== Segment start ==

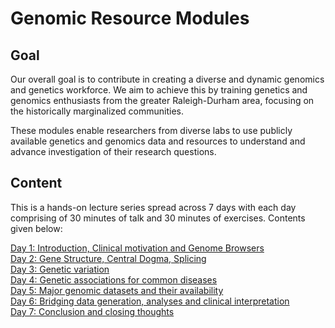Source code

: # Genomic Resource Modules

## Goal

Our overall goal is to contribute in creating a diverse and dynamic genomics and genetics workforce. We aim to achieve this by training genetics and genomics enthusiasts from the greater Raleigh-Durham area, focusing on the historically marginalized communities. <br>


These modules enable researchers from diverse labs to use publicly available genetics and genomics data and resources to understand and advance investigation of their research questions. 

## Content

This is a hands-on lecture series spread across 7 days with each day comprising of 30 minutes of talk and 30 minutes of exercises. Contents given below:

[Day 1: Introduction, Clinical motivation and Genome Browsers](https://github.com/OchoaLab/genomic-modules/tree/main/day1) <br>
[Day 2: Gene Structure, Central Dogma, Splicing](https://github.com/OchoaLab/genomic-modules/tree/main/day2) <br>
[Day 3: Genetic variation](https://github.com/OchoaLab/genomic-modules/tree/main/day3) <br>
[Day 4: Genetic associations for common diseases](https://github.com/OchoaLab/genomic-modules/tree/main/day4) <br>
[Day 5: Major genomic datasets and their availability](https://github.com/OchoaLab/genomic-modules/tree/main/day5) <br>
[Day 6: Bridging data generation, analyses and clinical interpretation](https://github.com/OchoaLab/genomic-modules/tree/main/day6) <br>
[Day 7: Conclusion and closing thoughts](https://github.com/OchoaLab/genomic-modules/tree/main/day7)
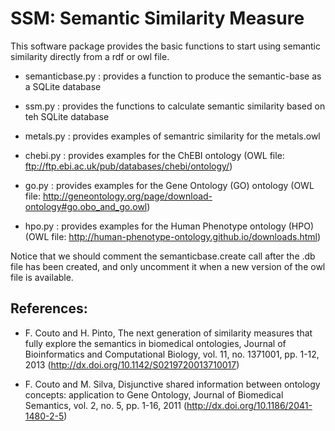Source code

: # SSM: Semantic Similarity Measure



This software package provides the basic functions to start using semantic similarity directly from a rdf or owl file. 

- semanticbase.py : provides a function to produce the semantic-base as a SQLite database 

- ssm.py : provides the functions to calculate semantic similarity based on teh SQLite database

- metals.py : provides examples of semantric similarity for the metals.owl 

- chebi.py : provides examples for the ChEBI ontology (OWL file:  ftp://ftp.ebi.ac.uk/pub/databases/chebi/ontology/)

- go.py : provides examples for the Gene Ontology (GO) ontology (OWL file: http://geneontology.org/page/download-ontology#go.obo_and_go.owl)

- hpo.py : provides examples for the Human Phenotype ontology (HPO) (OWL file: http://human-phenotype-ontology.github.io/downloads.html)

Notice that we should comment the semanticbase.create call after the .db file has been created, and only uncomment it when a new version of the owl file is available.
 
## References: 

- F. Couto and H. Pinto, The next generation of similarity measures that fully explore the semantics in biomedical ontologies, Journal of Bioinformatics and Computational Biology, vol. 11, no. 1371001, pp. 1-12, 2013 (http://dx.doi.org/10.1142/S0219720013710017)

- F. Couto and M. Silva, Disjunctive shared information between ontology concepts: application to Gene Ontology, Journal of Biomedical Semantics, vol. 2, no. 5, pp. 1-16, 2011 (http://dx.doi.org/10.1186/2041-1480-2-5)
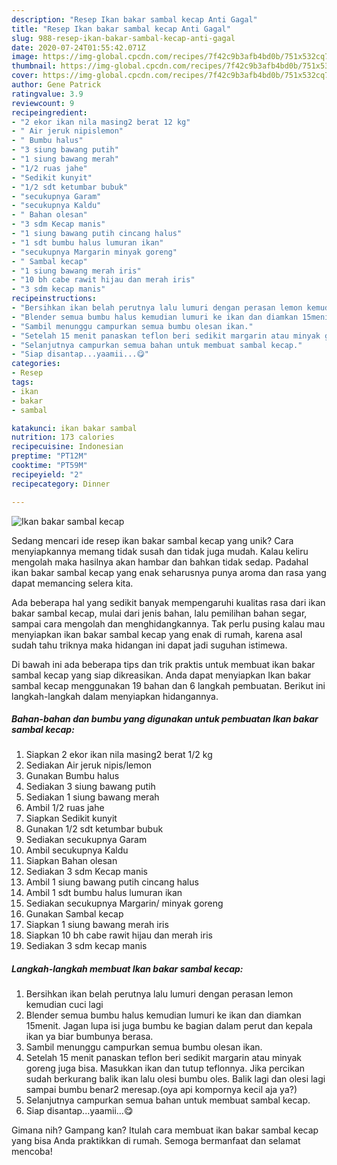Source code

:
 ```yaml
---
description: "Resep Ikan bakar sambal kecap Anti Gagal"
title: "Resep Ikan bakar sambal kecap Anti Gagal"
slug: 988-resep-ikan-bakar-sambal-kecap-anti-gagal
date: 2020-07-24T01:55:42.071Z
image: https://img-global.cpcdn.com/recipes/7f42c9b3afb4bd0b/751x532cq70/ikan-bakar-sambal-kecap-foto-resep-utama.jpg
thumbnail: https://img-global.cpcdn.com/recipes/7f42c9b3afb4bd0b/751x532cq70/ikan-bakar-sambal-kecap-foto-resep-utama.jpg
cover: https://img-global.cpcdn.com/recipes/7f42c9b3afb4bd0b/751x532cq70/ikan-bakar-sambal-kecap-foto-resep-utama.jpg
author: Gene Patrick
ratingvalue: 3.9
reviewcount: 9
recipeingredient:
- "2 ekor ikan nila masing2 berat 12 kg"
- " Air jeruk nipislemon"
- " Bumbu halus"
- "3 siung bawang putih"
- "1 siung bawang merah"
- "1/2 ruas jahe"
- "Sedikit kunyit"
- "1/2 sdt ketumbar bubuk"
- "secukupnya Garam"
- "secukupnya Kaldu"
- " Bahan olesan"
- "3 sdm Kecap manis"
- "1 siung bawang putih cincang halus"
- "1 sdt bumbu halus lumuran ikan"
- "secukupnya Margarin minyak goreng"
- " Sambal kecap"
- "1 siung bawang merah iris"
- "10 bh cabe rawit hijau dan merah iris"
- "3 sdm kecap manis"
recipeinstructions:
- "Bersihkan ikan belah perutnya lalu lumuri dengan perasan lemon kemudian cuci lagi"
- "Blender semua bumbu halus kemudian lumuri ke ikan dan diamkan 15menit. Jagan lupa isi juga bumbu ke bagian dalam perut dan kepala ikan ya biar bumbunya berasa."
- "Sambil menunggu campurkan semua bumbu olesan ikan."
- "Setelah 15 menit panaskan teflon beri sedikit margarin atau minyak goreng juga bisa. Masukkan ikan dan tutup teflonnya. Jika percikan sudah berkurang balik ikan lalu olesi bumbu oles. Balik lagi dan olesi lagi sampai bumbu benar2 meresap.(oya api kompornya kecil aja ya?)"
- "Selanjutnya campurkan semua bahan untuk membuat sambal kecap."
- "Siap disantap...yaamii...😋"
categories:
- Resep
tags:
- ikan
- bakar
- sambal

katakunci: ikan bakar sambal 
nutrition: 173 calories
recipecuisine: Indonesian
preptime: "PT12M"
cooktime: "PT59M"
recipeyield: "2"
recipecategory: Dinner

---
```



![Ikan bakar sambal kecap](https://img-global.cpcdn.com/recipes/7f42c9b3afb4bd0b/751x532cq70/ikan-bakar-sambal-kecap-foto-resep-utama.jpg)

Sedang mencari ide resep ikan bakar sambal kecap yang unik? Cara menyiapkannya memang tidak susah dan tidak juga mudah. Kalau keliru mengolah maka hasilnya akan hambar dan bahkan tidak sedap. Padahal ikan bakar sambal kecap yang enak seharusnya punya aroma dan rasa yang dapat memancing selera kita.

Ada beberapa hal yang sedikit banyak mempengaruhi kualitas rasa dari ikan bakar sambal kecap, mulai dari jenis bahan, lalu pemilihan bahan segar, sampai cara mengolah dan menghidangkannya. Tak perlu pusing kalau mau menyiapkan ikan bakar sambal kecap yang enak di rumah, karena asal sudah tahu triknya maka hidangan ini dapat jadi suguhan istimewa.




Di bawah ini ada beberapa tips dan trik praktis untuk membuat ikan bakar sambal kecap yang siap dikreasikan. Anda dapat menyiapkan Ikan bakar sambal kecap menggunakan 19 bahan dan 6 langkah pembuatan. Berikut ini langkah-langkah dalam menyiapkan hidangannya.

<!--inarticleads1-->

##### Bahan-bahan dan bumbu yang digunakan untuk pembuatan Ikan bakar sambal kecap:

1. Siapkan 2 ekor ikan nila masing2 berat 1/2 kg
1. Sediakan  Air jeruk nipis/lemon
1. Gunakan  Bumbu halus
1. Sediakan 3 siung bawang putih
1. Sediakan 1 siung bawang merah
1. Ambil 1/2 ruas jahe
1. Siapkan Sedikit kunyit
1. Gunakan 1/2 sdt ketumbar bubuk
1. Sediakan secukupnya Garam
1. Ambil secukupnya Kaldu
1. Siapkan  Bahan olesan
1. Sediakan 3 sdm Kecap manis
1. Ambil 1 siung bawang putih cincang halus
1. Ambil 1 sdt bumbu halus lumuran ikan
1. Sediakan secukupnya Margarin/ minyak goreng
1. Gunakan  Sambal kecap
1. Siapkan 1 siung bawang merah iris
1. Siapkan 10 bh cabe rawit hijau dan merah iris
1. Sediakan 3 sdm kecap manis




<!--inarticleads2-->

##### Langkah-langkah membuat Ikan bakar sambal kecap:

1. Bersihkan ikan belah perutnya lalu lumuri dengan perasan lemon kemudian cuci lagi
1. Blender semua bumbu halus kemudian lumuri ke ikan dan diamkan 15menit. Jagan lupa isi juga bumbu ke bagian dalam perut dan kepala ikan ya biar bumbunya berasa.
1. Sambil menunggu campurkan semua bumbu olesan ikan.
1. Setelah 15 menit panaskan teflon beri sedikit margarin atau minyak goreng juga bisa. Masukkan ikan dan tutup teflonnya. Jika percikan sudah berkurang balik ikan lalu olesi bumbu oles. Balik lagi dan olesi lagi sampai bumbu benar2 meresap.(oya api kompornya kecil aja ya?)
1. Selanjutnya campurkan semua bahan untuk membuat sambal kecap.
1. Siap disantap...yaamii...😋




Gimana nih? Gampang kan? Itulah cara membuat ikan bakar sambal kecap yang bisa Anda praktikkan di rumah. Semoga bermanfaat dan selamat mencoba!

== Segment end ==

> [Problem description]: The lines in the listing that include the word "SQLite" are to be counted; give only that number.

> [Solution to the exercise]: 2